• Prompt: Update the article on EasyJet's emergency loan from "After news of" to "shareholders dig deep.", changing "spokesman" to "spokesperson".

• Document extract:
□ □ □ □ □ □ □

EasyJet has secured a £600m loan from the Treasury and Bank of England under the emergency coronavirus fund scheme as the airline claimed it would run out of cash by the year-end regardless.

 

The announcement came as the airline’s founder and biggest shareholder, Sir Stelios Haji-Ioannou, demanded an emergency general meeting and called for the sacking of two directors.

 

Haji-Ioannou, who with his family owns just over a third of EasyJet shares also called for the termination of the £4.5 billion Airbus contract and management’s order for the 107 “useless” planes from Airbus

 

EasyJet is understood to be in talks with Airbus to review the £4.5 billion contract and reduce its ongoing spend.

 

The airline is also borrowing another £407 million from commercial creditors to ensure its liquidity, with its fleet grounded for at least April and May due to the pandemic.

 

The chief executive of easyJet, Johan Lundgren, said: “We remain absolutely focused on ensuring the long-term future of the airline, reducing our costs and preserving jobs, to make sure easyJet is in the best position to resume flying once the pandemic is over.”

 

Lundgren added: “Our current priority is to safeguard short-term liquidity … in the event of a prolonged grounding of the fleet.”

 

The airline has also reached agreements with unions to furlough UK-based pilots and crew. About 4,000 of 9,000 will be furloughed during April and May.

 

After news of the new financing, a spokesman for Haji-Iannaou said that it did not change the underlying situation, without cancellation of the Airbus order: “Given the current cash burn – that probably pushes the insolvency boundary back from August to late-autumn, early winter.”

 

Relief packages

Last week, as the relief packages were announced, the aviation sector had called for special government measures to help it survive but the Treasury has been unwilling to assist airlines until wealthy shareholders dig deep.

 

The chancellor, Rishi Sunak, said he would consider companies on a case-by-case basis, “only if all commercial avenues have been explored, including raising capital from existing investors”.

 

However, Haji-Ioannou, whose family received a near £60m share of £171m paid in dividends last month, said: “For the avoidance of doubt, I will not inject any fresh equity in easyJet whilst the Airbus liability is in place.”

□ □ □ □ □ □ □

• Supplied material:
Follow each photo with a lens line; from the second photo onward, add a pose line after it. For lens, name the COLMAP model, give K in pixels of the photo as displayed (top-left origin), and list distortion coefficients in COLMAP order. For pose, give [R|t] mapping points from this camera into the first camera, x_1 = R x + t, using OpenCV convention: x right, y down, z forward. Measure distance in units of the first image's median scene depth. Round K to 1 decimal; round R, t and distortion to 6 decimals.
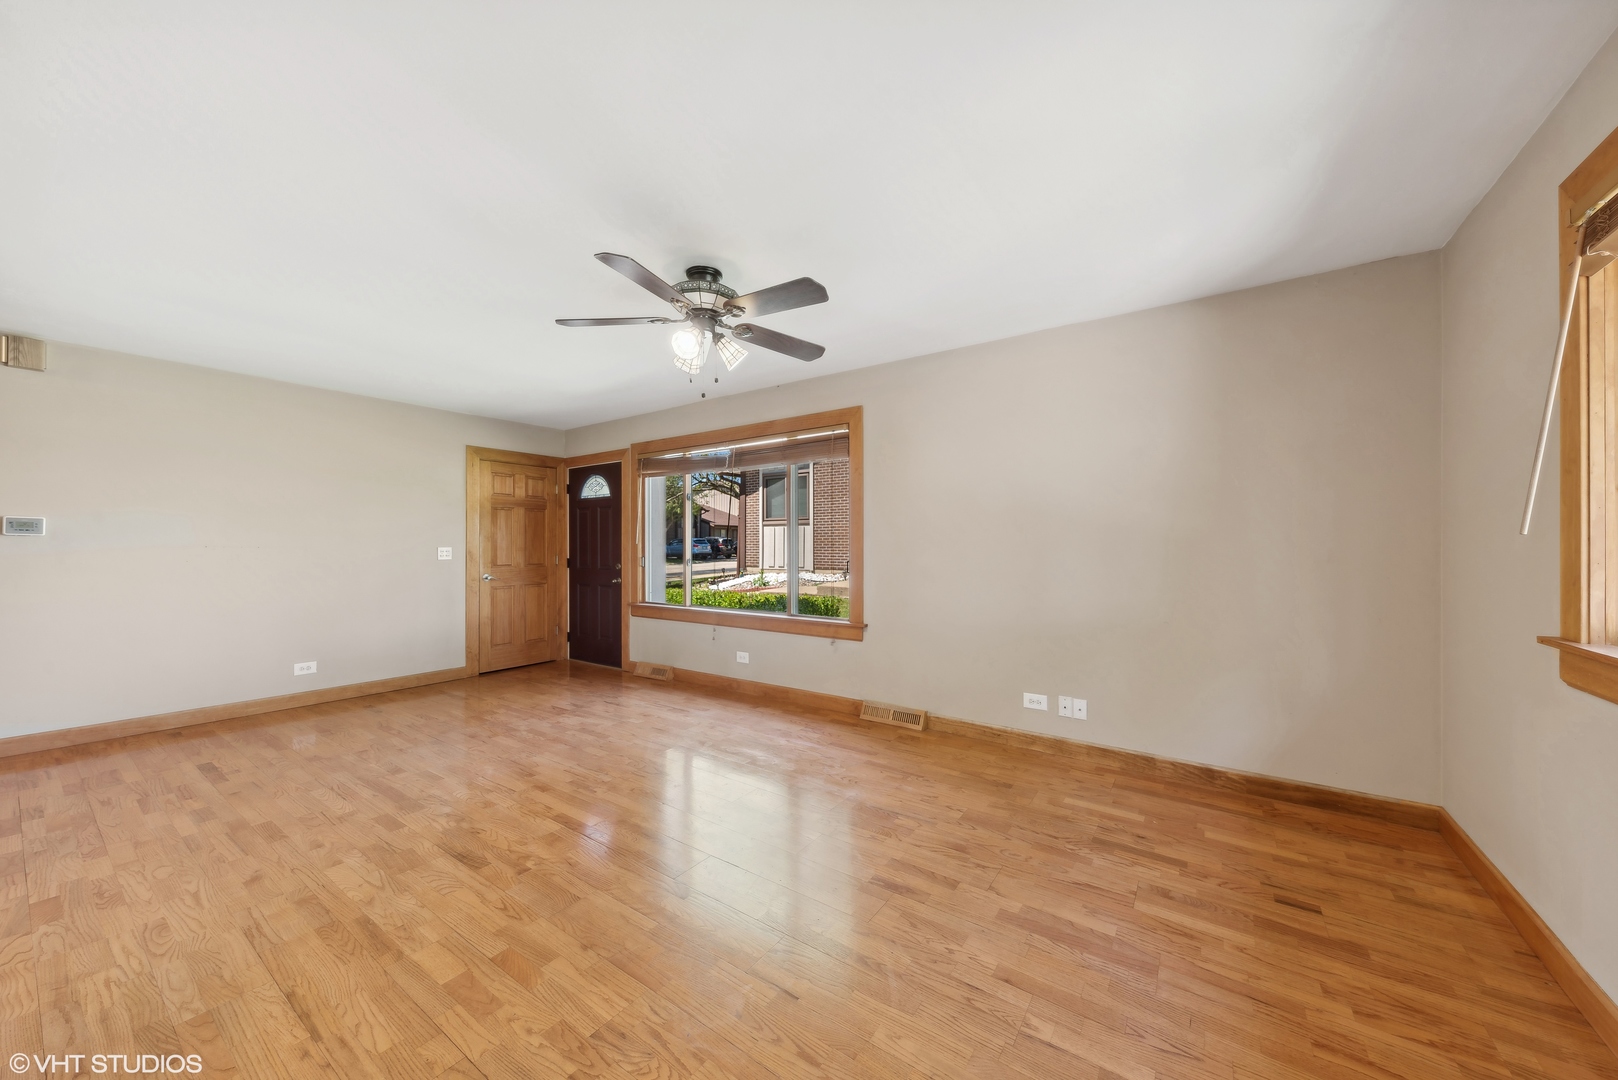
lens RADIAL K [[561.8, 0, 813.3], [0, 561.8, 546.7], [0, 0, 1]] dist [0.020513, -0.004526]
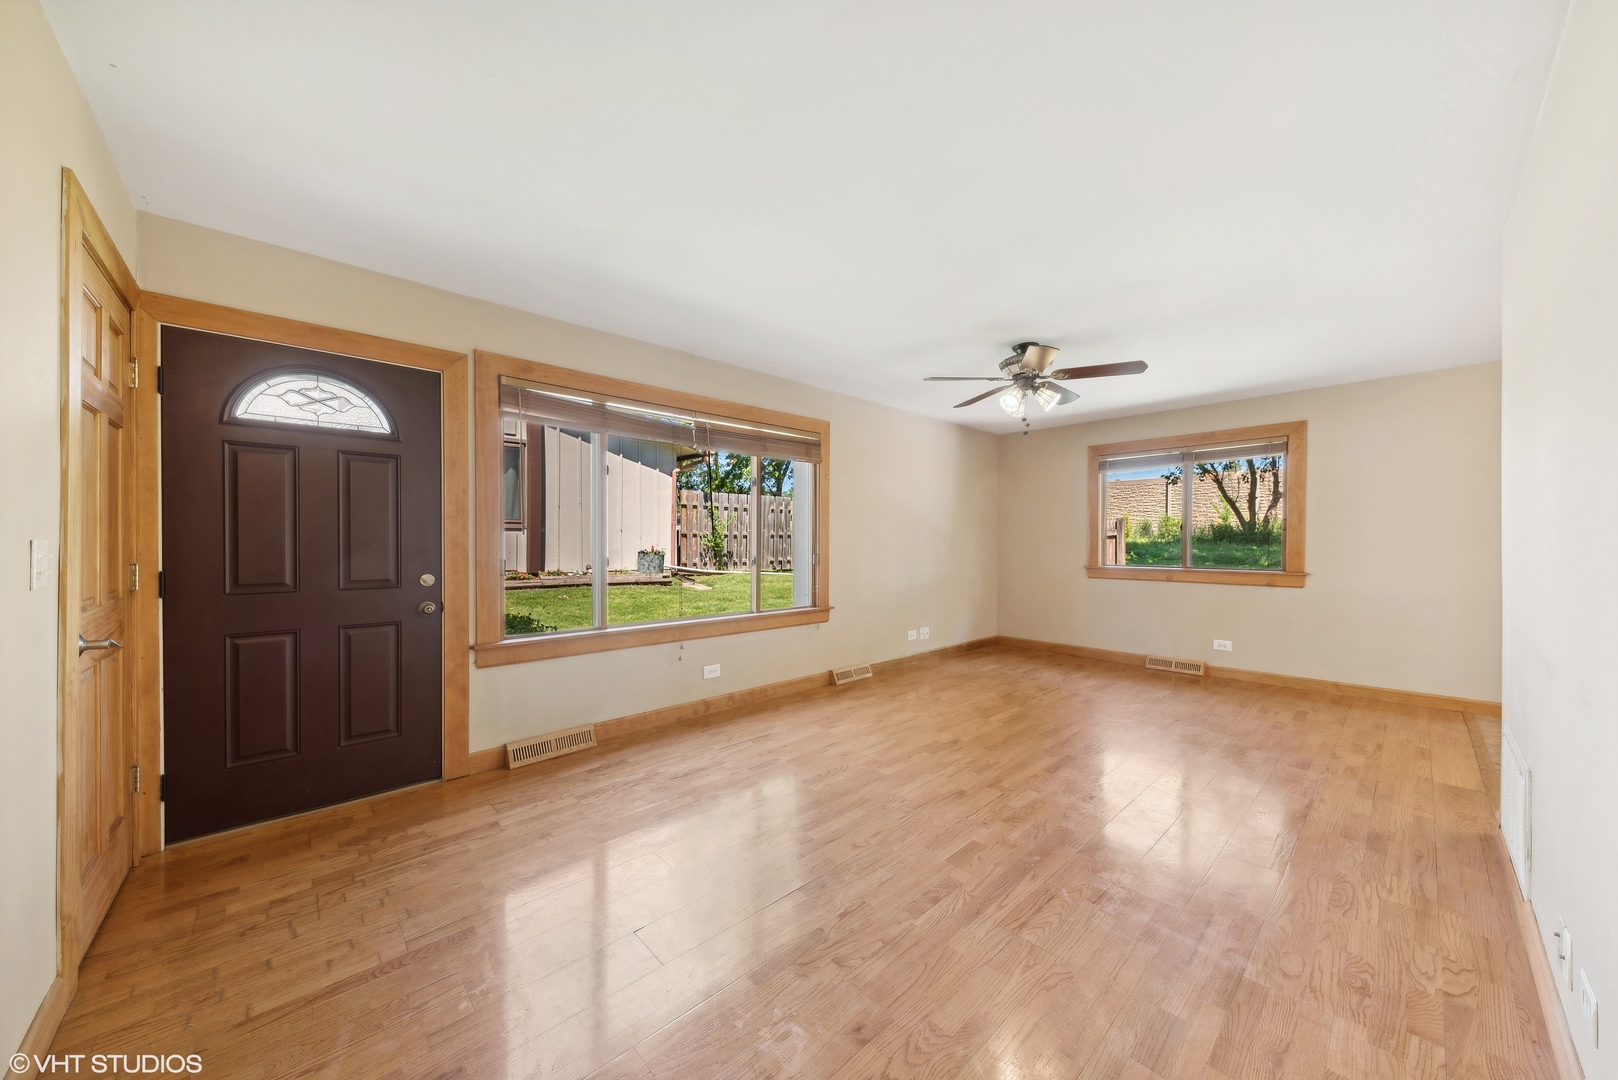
lens RADIAL K [[564.2, 0, 809.0], [0, 564.2, 540.0], [0, 0, 1]] dist [0.011410, -0.004821]
pose [[0.209306, 0.008334, 0.977815, -1.077132], [0.000871, 0.999962, -0.008709, 0.007066], [-0.977850, 0.002675, 0.209291, 0.787087]]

□ □ □ □ □ □ □

• Solution to the exercise:
After news of the new financing, a spokesperson for Haji-Iannaou said that it did not change the underlying situation, without cancellation of the Airbus order: “Given the current cash burn – that probably pushes the insolvency boundary back from August to late-autumn, early winter.”

 

Relief packages

Last week, as the relief packages were announced, the aviation sector had called for special government measures to help it survive but the Treasury has been unwilling to assist airlines until wealthy shareholders dig deep.